Correio Braziliense
postado em 04/05/2020 04:14
Sebastião Salgado
A fotografia sempre me fascinou. Desde os tempos em que brincava de olhar contraluz os negativos e desvendar que imagem sairia daquele pedaço rígido de plástico marrom com impressões que deixavam as pessoas e as paisagens engraçadas. Aproveitava cada segundo de diversão com a máquina analógica de lente 50mm e nome engraçado do meu pai (uma Yashica).
Logo que tive idade para isso, lá pelo início da adolescência, ganhei autorização para manusear a câmera. Uma das partes mais divertidas era puxar o gatilho — uma espécie de alavanca — entre cada um dos cliques e, depois, mover a traquitana que rebobinava o filme, enrolando-o de volta para ser levado à revelação.
Sebastião Salgado foi o primeiro fotógrafo brasileiro que me surpreendeu nessa descoberta da fotografia. Inicialmente, nos retratos, mais parecidos com poesias em forma de imagem.
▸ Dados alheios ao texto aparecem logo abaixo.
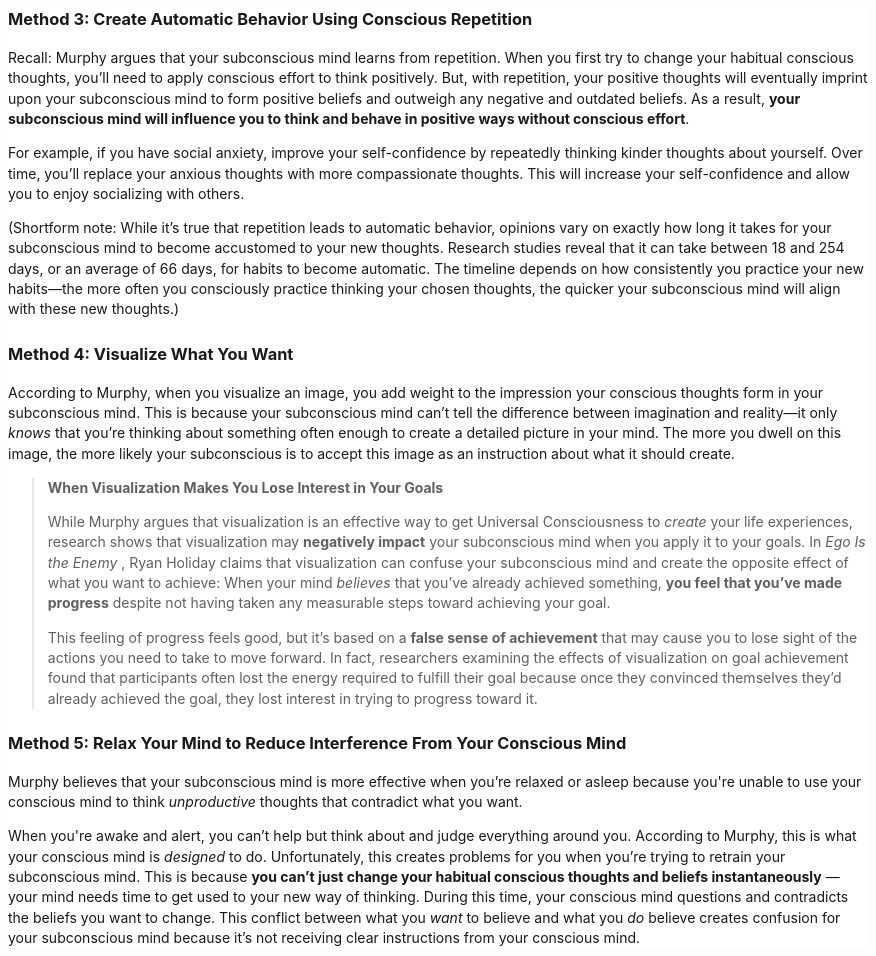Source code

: ### Method 3: Create Automatic Behavior Using Conscious Repetition

Recall: Murphy argues that your subconscious mind learns from repetition. When you first try to change your habitual conscious thoughts, you’ll need to apply conscious effort to think positively. But, with repetition, your positive thoughts will eventually imprint upon your subconscious mind to form positive beliefs and outweigh any negative and outdated beliefs. As a result, **your subconscious mind will influence you to think and behave in positive ways without conscious effort**.

For example, if you have social anxiety, improve your self-confidence by repeatedly thinking kinder thoughts about yourself. Over time, you’ll replace your anxious thoughts with more compassionate thoughts. This will increase your self-confidence and allow you to enjoy socializing with others.

(Shortform note: While it’s true that repetition leads to automatic behavior, opinions vary on exactly how long it takes for your subconscious mind to become accustomed to your new thoughts. Research studies reveal that it can take between 18 and 254 days, or an average of 66 days, for habits to become automatic. The timeline depends on how consistently you practice your new habits—the more often you consciously practice thinking your chosen thoughts, the quicker your subconscious mind will align with these new thoughts.)

### Method 4: Visualize What You Want

According to Murphy, when you visualize an image, you add weight to the impression your conscious thoughts form in your subconscious mind. This is because your subconscious mind can’t tell the difference between imagination and reality—it only _knows_ that you’re thinking about something often enough to create a detailed picture in your mind. The more you dwell on this image, the more likely your subconscious is to accept this image as an instruction about what it should create.

> **When Visualization Makes You Lose Interest in Your Goals**
> 
> While Murphy argues that visualization is an effective way to get Universal Consciousness to _create_ your life experiences, research shows that visualization may **negatively impact** your subconscious mind when you apply it to your goals. In _Ego Is the Enemy_ , Ryan Holiday claims that visualization can confuse your subconscious mind and create the opposite effect of what you want to achieve: When your mind _believes_ that you’ve already achieved something, **you feel that you’ve made progress** despite not having taken any measurable steps toward achieving your goal.
> 
> This feeling of progress feels good, but it’s based on a **false sense of achievement** that may cause you to lose sight of the actions you need to take to move forward. In fact, researchers examining the effects of visualization on goal achievement found that participants often lost the energy required to fulfill their goal because once they convinced themselves they’d already achieved the goal, they lost interest in trying to progress toward it.

### Method 5: Relax Your Mind to Reduce Interference From Your Conscious Mind

Murphy believes that your subconscious mind is more effective when you’re relaxed or asleep because you're unable to use your conscious mind to think _unproductive_ thoughts that contradict what you want.

When you're awake and alert, you can’t help but think about and judge everything around you. According to Murphy, this is what your conscious mind is _designed_ to do. Unfortunately, this creates problems for you when you’re trying to retrain your subconscious mind. This is because **you can’t just change your habitual conscious thoughts and beliefs instantaneously** —your mind needs time to get used to your new way of thinking. During this time, your conscious mind questions and contradicts the beliefs you want to change. This conflict between what you _want_ to believe and what you _do_ believe creates confusion for your subconscious mind because it’s not receiving clear instructions from your conscious mind.

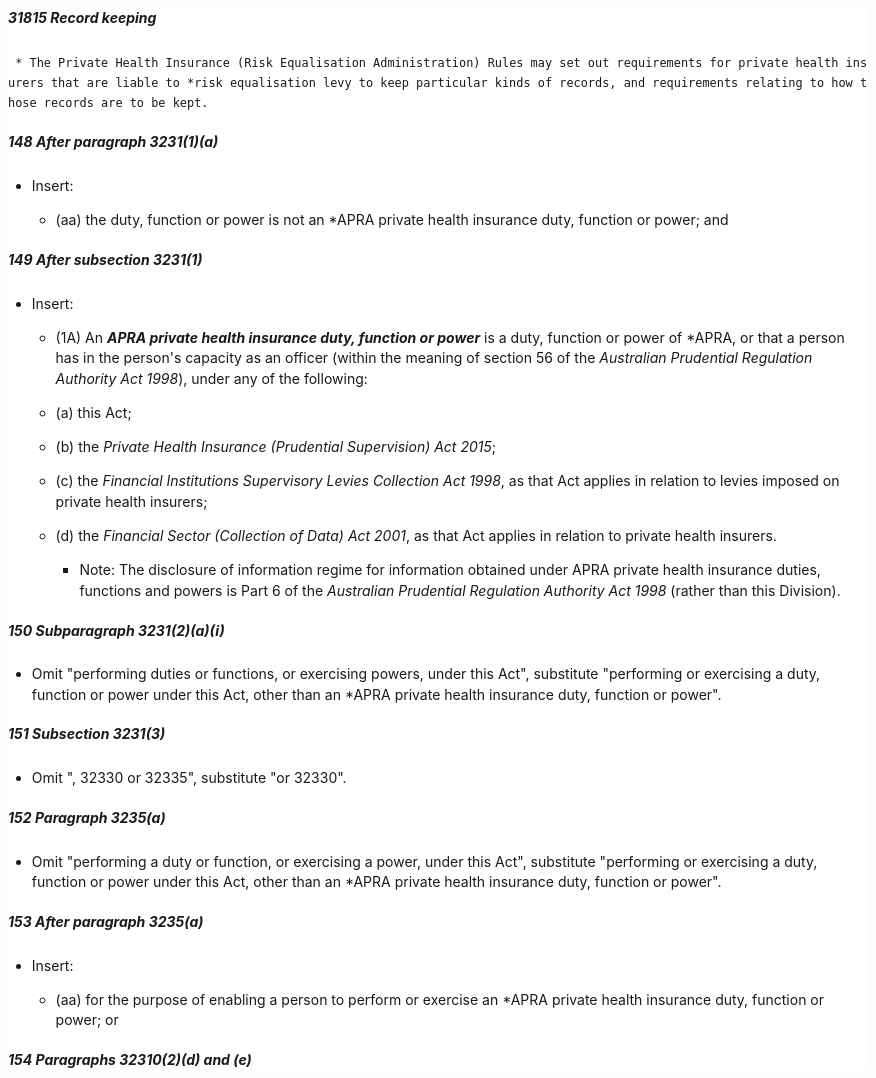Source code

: ##### 31815  Record keeping

     * The Private Health Insurance (Risk Equalisation Administration) Rules may set out requirements for private health insurers that are liable to *risk equalisation levy to keep particular kinds of records, and requirements relating to how those records are to be kept.

##### 148  After paragraph 3231(1)(a)

   * Insert: 

      * (aa) the duty, function or power is not an *APRA private health insurance duty, function or power; and

##### 149  After subsection 3231(1)

   * Insert: 

     * (1A) An **_APRA private health insurance duty, function or power_** is a duty, function or power of *APRA, or that a person has in the person's capacity as an officer (within the meaning of section 56 of the _Australian Prudential Regulation Authority Act 1998_), under any of the following:

      * (a) this Act;

      * (b) the _Private Health Insurance (Prudential Supervision) Act 2015_;

      * (c) the _Financial Institutions Supervisory Levies Collection Act 1998_, as that Act applies in relation to levies imposed on private health insurers;

      * (d) the _Financial Sector (Collection of Data) Act 2001_, as that Act applies in relation to private health insurers.

        * Note: The disclosure of information regime for information obtained under APRA private health insurance duties, functions and powers is Part 6 of the _Australian Prudential Regulation Authority Act 1998_ (rather than this Division).

##### 150  Subparagraph 3231(2)(a)(i)

   * Omit "performing duties or functions, or exercising powers, under this Act", substitute "performing or exercising a duty, function or power under this Act, other than an *APRA private health insurance duty, function or power".

##### 151  Subsection 3231(3)

   * Omit ", 32330 or 32335", substitute "or 32330".

##### 152  Paragraph 3235(a)

   * Omit "performing a duty or function, or exercising a power, under this Act", substitute "performing or exercising a duty, function or power under this Act, other than an *APRA private health insurance duty, function or power".

##### 153  After paragraph 3235(a)

   * Insert: 

      * (aa) for the purpose of enabling a person to perform or exercise an *APRA private health insurance duty, function or power; or

##### 154  Paragraphs 32310(2)(d) and (e)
Anos mais tarde, com a potência de Gênesis e um importante alerta à humanidade sobre ações e consequências. “Ninguém tem o direito de se proteger das tragédias do seu tempo, porque somos todos responsáveis, de certo modo, pelo que acontece na sociedade em que escolhemos viver”, escreveu, na autobiografia Da minha terra à terra.
No mesmo livro, ele resume o próprio ofício e a trajetória como fotógrafo. “Para alguns, sou um fotojornalista. Não é verdade. Para outros, sou um militante. Tampouco. A única verdade é que a fotografia é minha vida. Todas as minhas fotos correspondem a momentos intensamente vividos por mim. Todas elas existem porque a vida, a minha vida, me levou até elas. Porque dentro de mim havia uma raiva que me levou àquele lugar. Às vezes, fui guiado por uma ideologia, outras, simplesmente pela curiosidade ou pela vontade de estar em dado local”, resumiu, em um dos trechos.
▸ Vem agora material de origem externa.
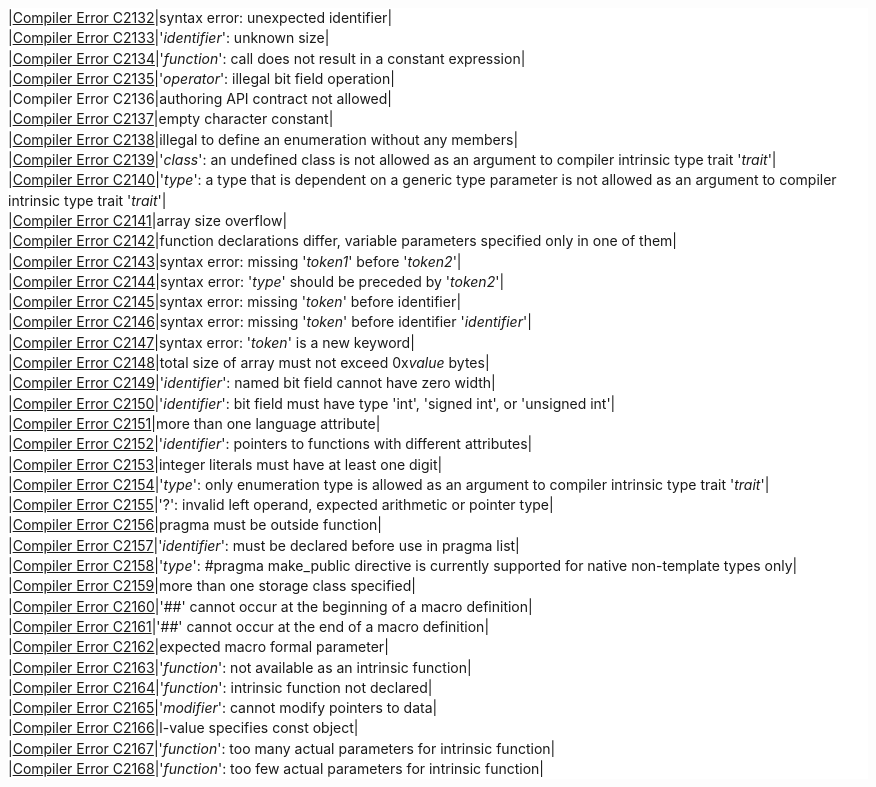 |[Compiler Error C2132](compiler-error-c2132.md)|syntax error: unexpected identifier|  
|[Compiler Error C2133](compiler-error-c2133.md)|'*identifier*': unknown size|  
|[Compiler Error C2134](compiler-error-c2134.md)|'*function*': call does not result in a constant expression|  
|[Compiler Error C2135](compiler-error-c2135.md)|'*operator*': illegal bit field operation|  
|Compiler Error C2136|authoring API contract not allowed|  
|[Compiler Error C2137](compiler-error-c2137.md)|empty character constant|  
|[Compiler Error C2138](compiler-error-c2138.md)|illegal to define an enumeration without any members|  
|[Compiler Error C2139](compiler-error-c2139.md)|'*class*': an undefined class is not allowed as an argument to compiler intrinsic type trait '*trait*'|  
|[Compiler Error C2140](compiler-error-c2140.md)|'*type*': a type that is dependent on a generic type parameter is not allowed as an argument to compiler intrinsic type trait '*trait*'|  
|[Compiler Error C2141](compiler-error-c2141.md)|array size overflow|  
|[Compiler Error C2142](compiler-error-c2142.md)|function declarations differ, variable parameters specified only in one of them|  
|[Compiler Error C2143](compiler-error-c2143.md)|syntax error: missing '*token1*' before '*token2*'|  
|[Compiler Error C2144](compiler-error-c2144.md)|syntax error: '*type*' should be preceded by '*token2*'|  
|[Compiler Error C2145](compiler-error-c2145.md)|syntax error: missing '*token*' before identifier|  
|[Compiler Error C2146](compiler-error-c2146.md)|syntax error: missing '*token*' before identifier '*identifier*'|  
|[Compiler Error C2147](compiler-error-c2147.md)|syntax error: '*token*' is a new keyword|  
|[Compiler Error C2148](compiler-error-c2148.md)|total size of array must not exceed 0x*value* bytes|  
|[Compiler Error C2149](compiler-error-c2149.md)|'*identifier*': named bit field cannot have zero width|  
|[Compiler Error C2150](compiler-error-c2150.md)|'*identifier*': bit field must have type 'int', 'signed int', or 'unsigned int'|  
|[Compiler Error C2151](compiler-error-c2151.md)|more than one language attribute|  
|[Compiler Error C2152](compiler-error-c2152.md)|'*identifier*': pointers to functions with different attributes|  
|[Compiler Error C2153](compiler-error-c2153.md)|integer literals must have at least one digit|  
|[Compiler Error C2154](compiler-error-c2154.md)|'*type*': only enumeration type is allowed as an argument to compiler intrinsic type trait '*trait*'|  
|[Compiler Error C2155](compiler-error-c2155.md)|'?': invalid left operand, expected arithmetic or pointer type|  
|[Compiler Error C2156](compiler-error-c2156.md)|pragma must be outside function|  
|[Compiler Error C2157](compiler-error-c2157.md)|'*identifier*': must be declared before use in pragma list|  
|[Compiler Error C2158](compiler-error-c2158.md)|'*type*': #pragma make_public directive is currently supported for native non-template types only|  
|[Compiler Error C2159](compiler-error-c2159.md)|more than one storage class specified|  
|[Compiler Error C2160](compiler-error-c2160.md)|'##' cannot occur at the beginning of a macro definition|  
|[Compiler Error C2161](compiler-error-c2161.md)|'##' cannot occur at the end of a macro definition|  
|[Compiler Error C2162](compiler-error-c2162.md)|expected macro formal parameter|  
|[Compiler Error C2163](compiler-error-c2163.md)|'*function*': not available as an intrinsic function|  
|[Compiler Error C2164](compiler-error-c2164.md)|'*function*': intrinsic function not declared|  
|[Compiler Error C2165](compiler-error-c2165.md)|'*modifier*': cannot modify pointers to data|  
|[Compiler Error C2166](compiler-error-c2166.md)|l-value specifies const object|  
|[Compiler Error C2167](compiler-error-c2167.md)|'*function*': too many actual parameters for intrinsic function|  
|[Compiler Error C2168](compiler-error-c2168.md)|'*function*': too few actual parameters for intrinsic function|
Lembrei-me especialmente desta parte da obra porque, na data em que celebramos o Dia Mundial da Liberdade de Imprensa, fotógrafos e outros profissionais da categoria foram agredidos em frente ao Palácio do Planalto, simplesmente por exercerem a profissão.
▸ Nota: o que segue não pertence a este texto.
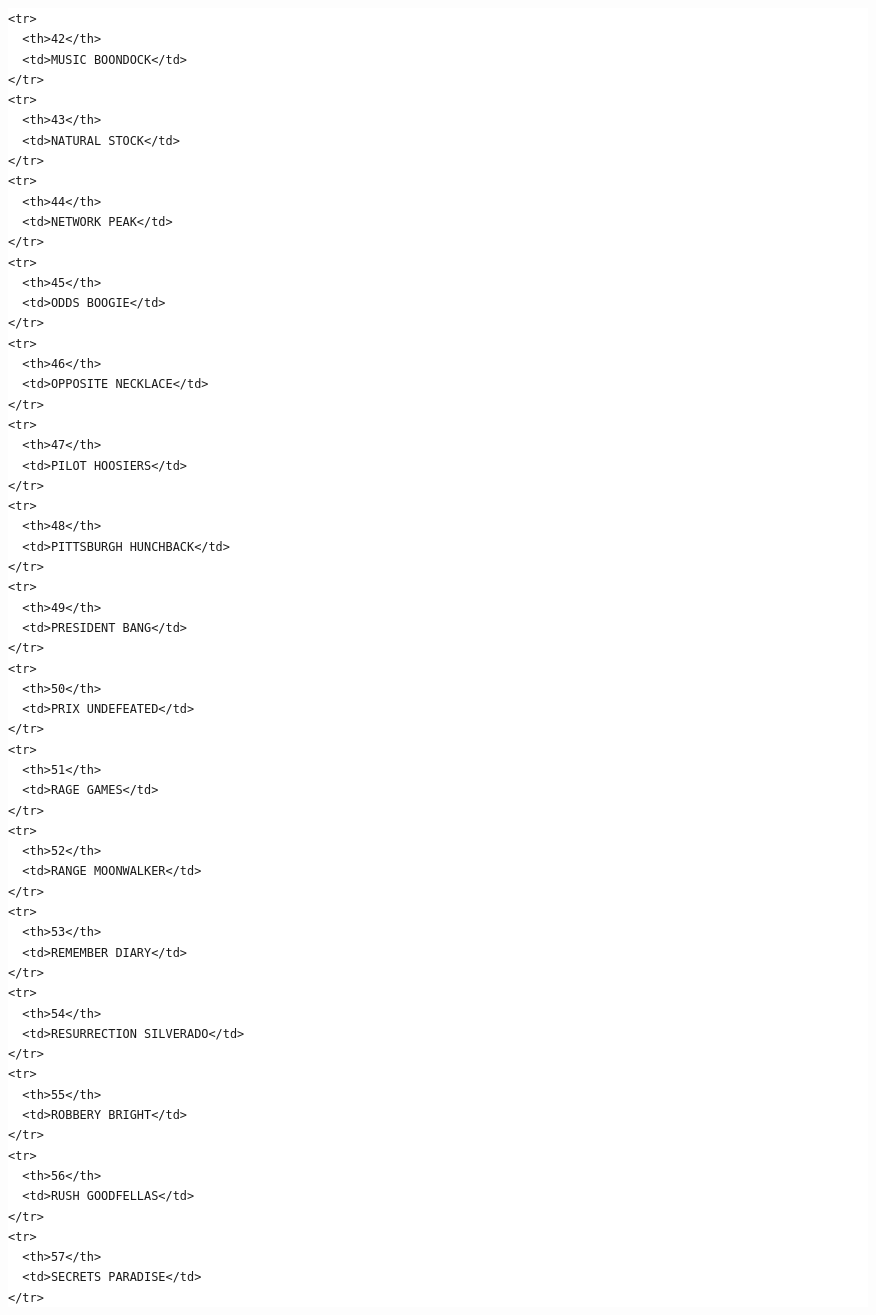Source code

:     <tr>
      <th>42</th>
      <td>MUSIC BOONDOCK</td>
    </tr>
    <tr>
      <th>43</th>
      <td>NATURAL STOCK</td>
    </tr>
    <tr>
      <th>44</th>
      <td>NETWORK PEAK</td>
    </tr>
    <tr>
      <th>45</th>
      <td>ODDS BOOGIE</td>
    </tr>
    <tr>
      <th>46</th>
      <td>OPPOSITE NECKLACE</td>
    </tr>
    <tr>
      <th>47</th>
      <td>PILOT HOOSIERS</td>
    </tr>
    <tr>
      <th>48</th>
      <td>PITTSBURGH HUNCHBACK</td>
    </tr>
    <tr>
      <th>49</th>
      <td>PRESIDENT BANG</td>
    </tr>
    <tr>
      <th>50</th>
      <td>PRIX UNDEFEATED</td>
    </tr>
    <tr>
      <th>51</th>
      <td>RAGE GAMES</td>
    </tr>
    <tr>
      <th>52</th>
      <td>RANGE MOONWALKER</td>
    </tr>
    <tr>
      <th>53</th>
      <td>REMEMBER DIARY</td>
    </tr>
    <tr>
      <th>54</th>
      <td>RESURRECTION SILVERADO</td>
    </tr>
    <tr>
      <th>55</th>
      <td>ROBBERY BRIGHT</td>
    </tr>
    <tr>
      <th>56</th>
      <td>RUSH GOODFELLAS</td>
    </tr>
    <tr>
      <th>57</th>
      <td>SECRETS PARADISE</td>
    </tr>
Enquanto tudo isso acontecia, Sebastião Salgado travava outra batalha, também encampada graças aos caminhos pelos quais a fotografia o guiou: o do direito à vida dos povos indígenas durante a pandemia de Covid-19. Ao lado de Lélia Wanick Salgado, sua companheira de vida e sem quem ele não conseguiria construir o próprio legado, apela ao governo que faça a sua parte. “O Brasil tem uma dívida com seus primeiros habitantes. Essa é a hora de fazer o que já deveria ter sido feito há muito tempo”, afirma, num vídeo que circula nas redes sociais com o pedido de apoio à população.
Em entrevista ao colega Luiz Calcagno, do Correio, o fotógrafo foi além, e fez um alerta importante: “É de conhecimento que o coronavírus pode exterminar grande parcela dessa população. É um genocídio, uma morte anunciada. E se as autoridades não tomarem uma posição, o Brasil passará a ser o responsável pela tragédia”. É mais que política, é sobre vida e responsabilidade.